Quem não se identifica com pessoas desse tipo emergente é fustigado. Surge, então, o problema de lidar com esses emergentes que se arrogam o direito de: (1) exibir a face demoníaca da sua personalidade; (2) impor essa feição aos outros.          
Este assustador tipo emergente, comum no Brasil contemporâneo, fecha-se nas suas poucas e padronizadas idéias. O intelecto hermético não se deixa penetrar por novas idéias, por alheias razões e por sentimentos do próximo.

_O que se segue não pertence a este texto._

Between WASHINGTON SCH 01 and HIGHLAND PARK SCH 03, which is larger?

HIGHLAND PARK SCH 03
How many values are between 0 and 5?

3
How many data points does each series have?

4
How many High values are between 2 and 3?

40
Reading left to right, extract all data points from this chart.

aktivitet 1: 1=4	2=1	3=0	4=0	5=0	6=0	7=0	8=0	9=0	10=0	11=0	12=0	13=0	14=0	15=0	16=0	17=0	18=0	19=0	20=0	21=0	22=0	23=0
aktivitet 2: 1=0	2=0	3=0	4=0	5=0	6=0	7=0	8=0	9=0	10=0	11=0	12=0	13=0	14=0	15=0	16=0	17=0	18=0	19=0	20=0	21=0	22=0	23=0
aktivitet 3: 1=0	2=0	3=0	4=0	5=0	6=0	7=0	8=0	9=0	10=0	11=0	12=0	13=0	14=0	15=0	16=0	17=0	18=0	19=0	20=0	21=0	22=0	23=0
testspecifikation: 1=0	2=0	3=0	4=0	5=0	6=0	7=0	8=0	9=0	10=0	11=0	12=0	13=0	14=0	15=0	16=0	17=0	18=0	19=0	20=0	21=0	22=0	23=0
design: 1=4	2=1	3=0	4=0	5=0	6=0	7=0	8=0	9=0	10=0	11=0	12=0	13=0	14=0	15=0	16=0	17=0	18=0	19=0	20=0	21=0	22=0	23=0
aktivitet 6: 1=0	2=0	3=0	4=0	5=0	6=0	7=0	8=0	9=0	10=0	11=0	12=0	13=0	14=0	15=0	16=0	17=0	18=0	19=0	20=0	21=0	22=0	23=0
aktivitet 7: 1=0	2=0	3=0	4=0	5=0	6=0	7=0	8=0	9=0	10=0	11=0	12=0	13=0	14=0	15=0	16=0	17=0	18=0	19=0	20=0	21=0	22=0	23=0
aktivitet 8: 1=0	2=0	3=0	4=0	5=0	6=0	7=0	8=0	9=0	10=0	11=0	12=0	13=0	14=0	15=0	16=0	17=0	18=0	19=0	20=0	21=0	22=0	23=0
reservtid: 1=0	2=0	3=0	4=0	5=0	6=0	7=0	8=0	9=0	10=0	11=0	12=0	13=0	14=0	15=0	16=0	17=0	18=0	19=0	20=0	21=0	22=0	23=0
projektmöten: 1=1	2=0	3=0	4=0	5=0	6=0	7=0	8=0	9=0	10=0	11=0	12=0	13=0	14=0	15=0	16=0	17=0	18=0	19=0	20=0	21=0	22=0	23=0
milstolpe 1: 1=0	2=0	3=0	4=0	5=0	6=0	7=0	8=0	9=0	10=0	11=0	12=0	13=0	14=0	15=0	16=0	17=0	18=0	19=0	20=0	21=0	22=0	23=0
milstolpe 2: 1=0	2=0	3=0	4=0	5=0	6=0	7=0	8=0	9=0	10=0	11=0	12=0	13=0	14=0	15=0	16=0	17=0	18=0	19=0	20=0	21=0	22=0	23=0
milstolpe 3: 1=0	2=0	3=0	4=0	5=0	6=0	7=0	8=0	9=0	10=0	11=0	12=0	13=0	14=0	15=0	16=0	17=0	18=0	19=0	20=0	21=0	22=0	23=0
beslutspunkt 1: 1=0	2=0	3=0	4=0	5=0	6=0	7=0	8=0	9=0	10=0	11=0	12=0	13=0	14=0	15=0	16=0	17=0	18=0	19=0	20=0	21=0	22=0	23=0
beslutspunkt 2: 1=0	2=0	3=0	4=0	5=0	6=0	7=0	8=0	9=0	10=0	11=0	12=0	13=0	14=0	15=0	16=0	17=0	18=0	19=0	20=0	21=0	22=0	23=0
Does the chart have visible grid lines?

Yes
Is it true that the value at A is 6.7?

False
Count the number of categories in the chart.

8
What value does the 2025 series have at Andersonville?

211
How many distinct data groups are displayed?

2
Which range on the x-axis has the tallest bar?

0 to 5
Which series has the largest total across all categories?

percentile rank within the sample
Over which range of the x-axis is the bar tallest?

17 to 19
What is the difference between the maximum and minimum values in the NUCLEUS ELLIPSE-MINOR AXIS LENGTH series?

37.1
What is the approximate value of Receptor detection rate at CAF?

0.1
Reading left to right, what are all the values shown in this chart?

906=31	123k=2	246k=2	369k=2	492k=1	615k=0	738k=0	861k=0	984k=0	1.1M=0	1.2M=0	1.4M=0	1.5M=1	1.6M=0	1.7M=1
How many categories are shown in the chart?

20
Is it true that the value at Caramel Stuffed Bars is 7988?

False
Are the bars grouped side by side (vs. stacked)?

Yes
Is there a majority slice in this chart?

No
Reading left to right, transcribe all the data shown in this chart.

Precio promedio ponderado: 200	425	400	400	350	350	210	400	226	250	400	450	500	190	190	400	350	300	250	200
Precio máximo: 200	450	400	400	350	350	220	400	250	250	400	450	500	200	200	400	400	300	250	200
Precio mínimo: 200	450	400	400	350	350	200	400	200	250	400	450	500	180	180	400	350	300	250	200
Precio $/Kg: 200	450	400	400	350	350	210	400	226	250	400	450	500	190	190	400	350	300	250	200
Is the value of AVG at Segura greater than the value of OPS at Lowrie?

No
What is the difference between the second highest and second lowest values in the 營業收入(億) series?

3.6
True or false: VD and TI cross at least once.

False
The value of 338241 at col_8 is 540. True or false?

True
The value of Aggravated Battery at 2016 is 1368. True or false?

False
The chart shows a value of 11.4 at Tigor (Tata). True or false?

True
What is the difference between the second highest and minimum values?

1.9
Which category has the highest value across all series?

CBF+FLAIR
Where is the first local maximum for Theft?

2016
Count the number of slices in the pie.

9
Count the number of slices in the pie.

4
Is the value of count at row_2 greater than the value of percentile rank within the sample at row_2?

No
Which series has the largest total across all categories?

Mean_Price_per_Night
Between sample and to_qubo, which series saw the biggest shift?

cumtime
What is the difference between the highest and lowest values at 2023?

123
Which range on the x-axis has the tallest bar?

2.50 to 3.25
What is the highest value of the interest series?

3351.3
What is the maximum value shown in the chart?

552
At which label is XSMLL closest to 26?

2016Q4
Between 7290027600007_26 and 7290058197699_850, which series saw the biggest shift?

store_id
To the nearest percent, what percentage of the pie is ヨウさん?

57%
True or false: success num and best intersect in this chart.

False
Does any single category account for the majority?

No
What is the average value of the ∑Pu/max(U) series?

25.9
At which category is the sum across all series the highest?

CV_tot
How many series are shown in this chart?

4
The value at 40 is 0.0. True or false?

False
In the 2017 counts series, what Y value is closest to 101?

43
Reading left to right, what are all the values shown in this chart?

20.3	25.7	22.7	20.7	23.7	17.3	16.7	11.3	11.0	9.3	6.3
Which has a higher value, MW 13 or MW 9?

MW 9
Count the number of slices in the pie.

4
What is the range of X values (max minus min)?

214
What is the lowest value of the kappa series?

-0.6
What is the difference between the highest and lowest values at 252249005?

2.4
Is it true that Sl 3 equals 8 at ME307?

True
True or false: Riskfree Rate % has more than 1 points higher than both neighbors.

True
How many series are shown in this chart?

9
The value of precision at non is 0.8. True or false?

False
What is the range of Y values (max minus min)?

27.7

Amor e compaixão evaporaram-se no calor das paixões como a neblina matinal evapora sob o calor do sol.
A outra parcela da população procura as igrejas, os templos de adoração mística, os santuários da natureza, as entidades solidárias, as bibliotecas, os museus, as exposições de arte, os institutos de pesquisa, ciência e tecnologia, os caminhos do bem e da fraternidade.
Ainda restam pessoas na busca pacífica da compreensão de si mesmas e do mundo em que vivem. Embora cônscias de pertencer à minoria, elas estudam, oram, meditam e agem na firme convicção da existência de uma superior dimensão metafísica diante da qual a história da humanidade é um breve momento da evolução cósmica.